### PROBLEMS
1. Please answer these questions from the Azure data services text:
(a) To what size can BLOBs currently scale?
(b) How many times is data stored in Azure replicated within the same datacenter?
(c) Which protocol is used for tables?
2. Update the Azure data services text from "Queues Queues primarily" to "type of storage.", putting "background roles" wherever "worker roles" stands.

### QUOTED PASSAGE
Microsoft Azure Data Services
The ability to store data is critical to any service. Azure data services provide several types of storage and make them available to both Azure-based services and on-premises solutions.
Four primary types of storage are available:
Binary Large Object (BLOB) Azure offers an unstructured collection of bytes that can be used to store basically anything, including large media files. Currently BLOBs can scale up to 200 TB.
Tables Table storage can be confusing because these are not tables in the relational table sense. For relational database needs, Azure uses a SQL database. Tables are a structured store based on key-values. They are designed to store large amounts of data for massive scale where some basic structure is required, but relationships between data don’t need to be maintained. Azure tables can be thought of as a NoSQL implementation. These constitute a growing class of database management systems that don’t use SQL as their language or implement relational table capabilities.
Queues Queues primarily provide reliable and persistent messaging between applications within Azure. A particularly common use for queues is for the communication between web roles and worker roles. Queues have a basic functionality, which makes them fast. They don’t have familiar characteristics, such as first in, first out (FIFO). Instead, developers implement their own features on top of the Azure queue feature.
Files This is an SMB 2.1 implementation that provides an easy method to share storage within an Azure region. Using the standard SMB protocol, files can be created and read. The reads and writes are being implemented by Azure Storage.
Azure Drive is a feature that allows a BLOB to be used as a virtual hard disk (VHD) and formatted as a NTFS volume. Although it allows applications to interact with the BLOB as a volume, it is not actually a different type of storage.
Any data stored in Azure is replicated three times within the same datacenter, and any Azure BLOB, table, and file content are also geo-replicated to another datacenter hundreds of miles away to provide resiliency against site-level disasters. The geo-replication is not synchronous, but it is performed very quickly. There should not be much lag between the data content at the primary location and the geo-replicated location. Read-access is available to the geographically replicated copy of the storage if required. Applications interact with storage using HTTP or HTTPS. For the tables, the OData (Open Data Protocol) is used. OData builds on web technologies to provide flexible ways to interact with data.
Microsoft also features an import/export capability that provides a clean way to transport large amounts of data where transportation over the network is not practical. The import/export service copies data to a 3.5-inch SATA HDD that is encrypted with Bitlocker. The drive is then shipped to the Microsoft datacenter, where the data is imported and made available in your Azure account.

### RECORD EXTRACTS
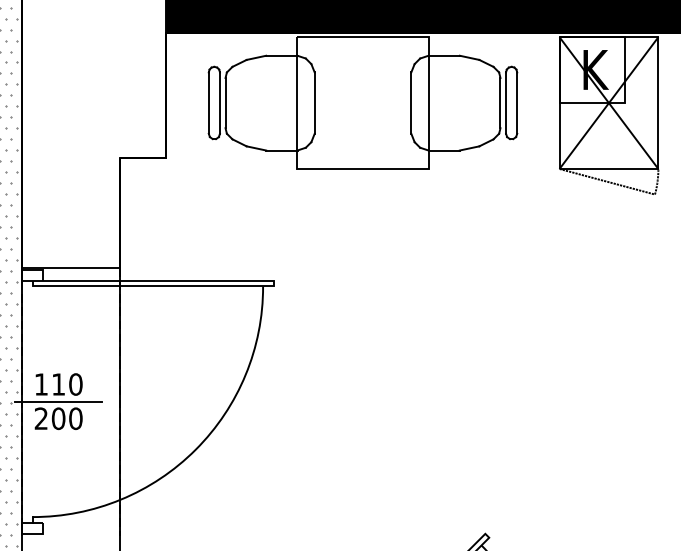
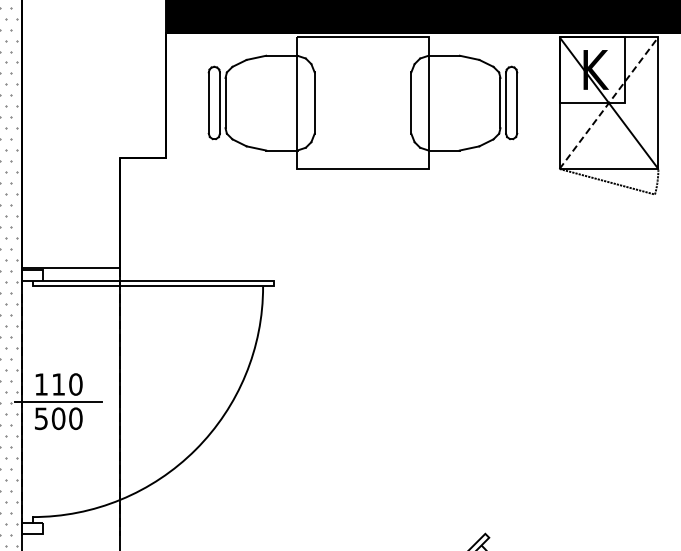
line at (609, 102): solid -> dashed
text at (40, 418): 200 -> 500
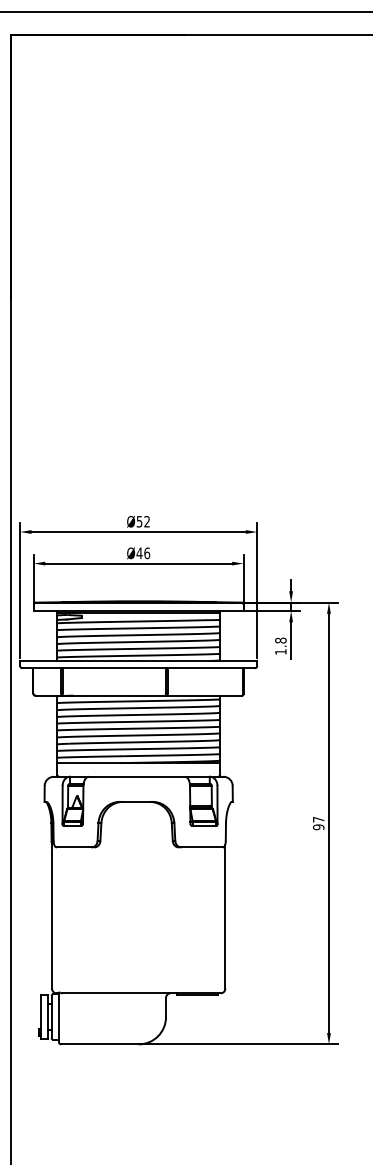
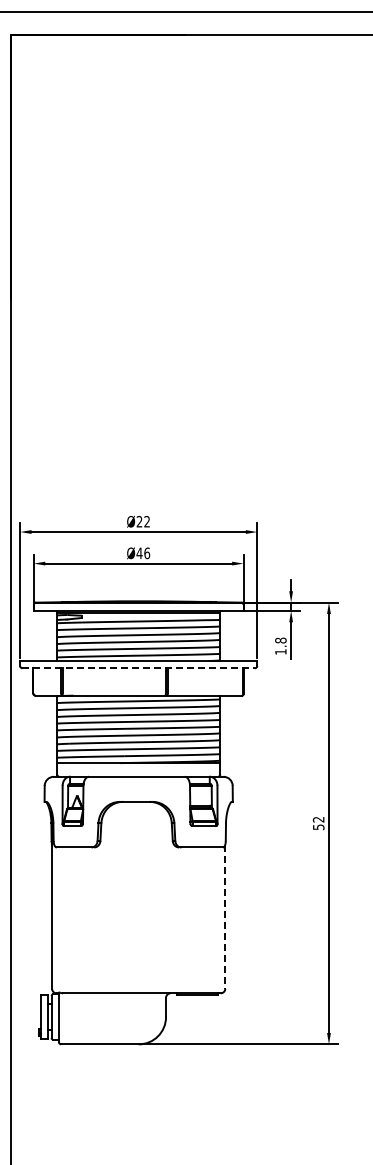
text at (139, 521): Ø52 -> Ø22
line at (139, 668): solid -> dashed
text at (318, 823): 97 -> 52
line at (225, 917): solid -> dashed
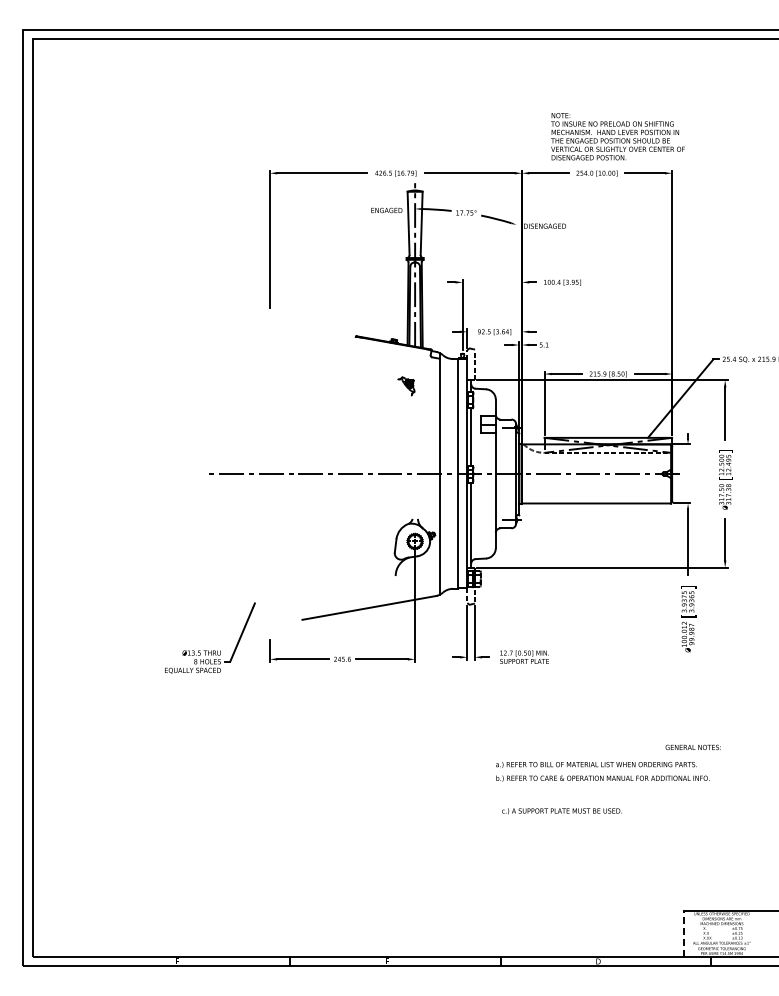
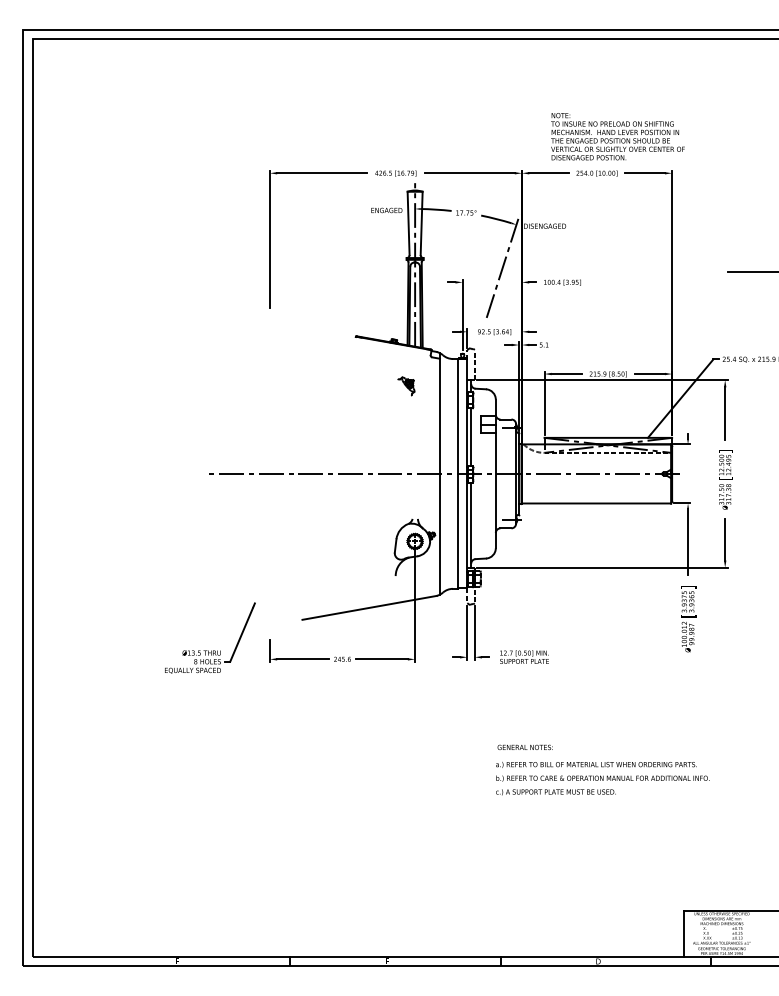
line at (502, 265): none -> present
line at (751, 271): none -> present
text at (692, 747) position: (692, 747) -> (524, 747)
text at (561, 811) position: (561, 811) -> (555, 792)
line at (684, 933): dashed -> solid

### THE ANSWERS
1.
(a) Up to 200 TB.
(b) Three times.
(c) OData (Open Data Protocol).

2.
Queues Queues primarily provide reliable and persistent messaging between applications within Azure. A particularly common use for queues is for the communication between web roles and background roles. Queues have a basic functionality, which makes them fast. They don’t have familiar characteristics, such as first in, first out (FIFO). Instead, developers implement their own features on top of the Azure queue feature.
Files This is an SMB 2.1 implementation that provides an easy method to share storage within an Azure region. Using the standard SMB protocol, files can be created and read. The reads and writes are being implemented by Azure Storage.
Azure Drive is a feature that allows a BLOB to be used as a virtual hard disk (VHD) and formatted as a NTFS volume. Although it allows applications to interact with the BLOB as a volume, it is not actually a different type of storage.